**WORK TASK:**
In the morning comment on the BoJ and Brexit, copy out the passage from "The main focus" up to and including "and ¥90bn respectively.", swapping "dissented" for "disagreed".

**TEXT BLOCK:**
Morning comment: BoJ & Brexit

Chris Scicluna
Emily Nicol
Mantas Vanagas

Wall Street struggled for direction on Thursday, trading in a narrow range and eventually closing down just 0.1%. Credit spreads and Treasury yields were also largely unmoved, while the US dollar posted only a slight recovery from this week’s post-CPI losses. But after underperforming Wall Street of late, Asian equity markets have generally performed strongly today, led by markets in China. Indeed, the CSI300 rose 1.3% with investors perhaps taking heart from closing comments made by Premier Li Keqiang at the National People’s Congress. While ruling out flooding the economy with liquidity, Li said that there was room for tweaks that could lower funding costs for small and micro firms by 1ppt. In Japan the TOPIX rose 0.9% as the BoJ left policy settings unchanged, as was widely expected. While the BoJ downgraded its assessment of the recent performance of the global economy and Japan’s exports, the Bank’s medium-term outlook for the economy and inflation appeared little changed. While focus in the UK today will no doubt remain on Brexit, we will see the release of final inflation figures for February from the euro area, while several manufacturing-related releases are due from the US.

The main focus in Japan today was on the outcome of the BoJ Board’s two-day policy meeting. As it turns out there were no surprises with the key elements of the monetary policy framework predictably left unchanged. So, the -0.1% marginal interest rate on excess bank reserves was untouched, as was the commitment to purchase JGBs so that 10Y yields remain at around zero percent. And the BoJ again pledged to conduct its JGB purchases in ‘a flexible manner’ so that its holdings will increase at an annual pace of about ¥80tn, a little more than double the rate actually achieved last year. The usual two out of nine Board members – Kataoka and Harada – dissented from those decisions. By unanimous vote, the Board agreed to continue ETF and J-REIT purchases at an annual pace of ¥6tn and ¥90bn respectively.

As to be expected, most attention was on the post-meeting policy statement and Governor Kuroda’s press conference. While Japan’s economy was still described as “expanding moderately”, as expected the Bank acknowledged that exports and industrial production had both “shown some weakness recently”, having been affected by a slowdown overseas. Indeed, trading partner economies are now described as growing “moderately on the whole” rather than “firmly on the whole”. Domestically, the Bank noted that business investment had continued on an increasing trend, with corporate profits and sentiment staying at “favourable levels on the whole” Private consumption was still said to be “increasing moderately”, thanks to a steady improvement in employment and income. Labour market conditions continued to be described as tightening steadily and financial conditions continued to be described as highly accommodative. As regards prices, the Bank continued to characterise core CPI inflation (i.e. CPI ex fresh food) as in the 0.5%-1.0% range.

[Stored data entries]
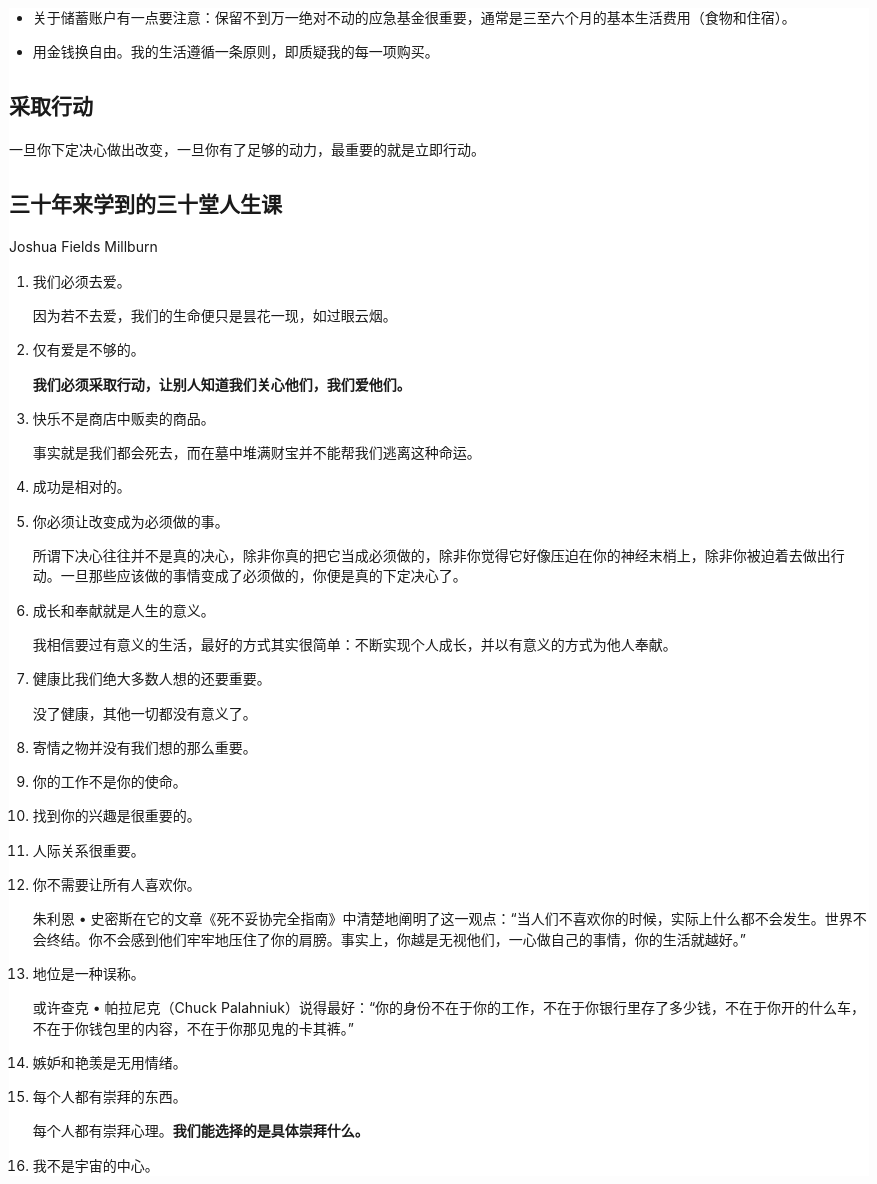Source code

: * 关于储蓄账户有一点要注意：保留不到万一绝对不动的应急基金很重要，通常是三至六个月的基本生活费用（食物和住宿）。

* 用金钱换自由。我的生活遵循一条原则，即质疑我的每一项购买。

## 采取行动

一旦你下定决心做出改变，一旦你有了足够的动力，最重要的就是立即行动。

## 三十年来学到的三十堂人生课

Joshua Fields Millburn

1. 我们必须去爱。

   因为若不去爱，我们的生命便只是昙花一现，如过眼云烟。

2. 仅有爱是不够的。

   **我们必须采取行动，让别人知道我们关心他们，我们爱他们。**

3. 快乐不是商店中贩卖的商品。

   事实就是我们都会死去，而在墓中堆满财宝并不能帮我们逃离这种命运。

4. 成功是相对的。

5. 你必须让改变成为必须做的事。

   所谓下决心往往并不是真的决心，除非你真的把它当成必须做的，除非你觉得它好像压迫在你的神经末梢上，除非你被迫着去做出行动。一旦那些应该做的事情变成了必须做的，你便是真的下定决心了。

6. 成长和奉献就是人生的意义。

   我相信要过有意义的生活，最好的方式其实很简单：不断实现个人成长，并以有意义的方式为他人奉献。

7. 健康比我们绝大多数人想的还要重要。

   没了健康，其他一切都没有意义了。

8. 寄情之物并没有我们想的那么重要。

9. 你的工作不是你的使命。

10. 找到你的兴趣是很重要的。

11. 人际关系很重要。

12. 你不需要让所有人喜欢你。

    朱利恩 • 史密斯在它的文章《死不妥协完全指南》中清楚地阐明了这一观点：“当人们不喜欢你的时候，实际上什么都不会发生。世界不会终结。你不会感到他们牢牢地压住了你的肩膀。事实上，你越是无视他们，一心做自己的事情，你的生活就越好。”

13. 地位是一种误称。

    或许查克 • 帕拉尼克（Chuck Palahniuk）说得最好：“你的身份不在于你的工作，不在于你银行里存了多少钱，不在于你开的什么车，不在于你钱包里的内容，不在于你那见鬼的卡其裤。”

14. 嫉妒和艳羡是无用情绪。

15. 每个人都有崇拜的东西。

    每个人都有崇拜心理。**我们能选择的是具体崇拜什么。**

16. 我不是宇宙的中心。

**TASK ANSWER:**
The main focus in Japan today was on the outcome of the BoJ Board’s two-day policy meeting. As it turns out there were no surprises with the key elements of the monetary policy framework predictably left unchanged. So, the -0.1% marginal interest rate on excess bank reserves was untouched, as was the commitment to purchase JGBs so that 10Y yields remain at around zero percent. And the BoJ again pledged to conduct its JGB purchases in ‘a flexible manner’ so that its holdings will increase at an annual pace of about ¥80tn, a little more than double the rate actually achieved last year. The usual two out of nine Board members – Kataoka and Harada – disagreed from those decisions. By unanimous vote, the Board agreed to continue ETF and J-REIT purchases at an annual pace of ¥6tn and ¥90bn respectively.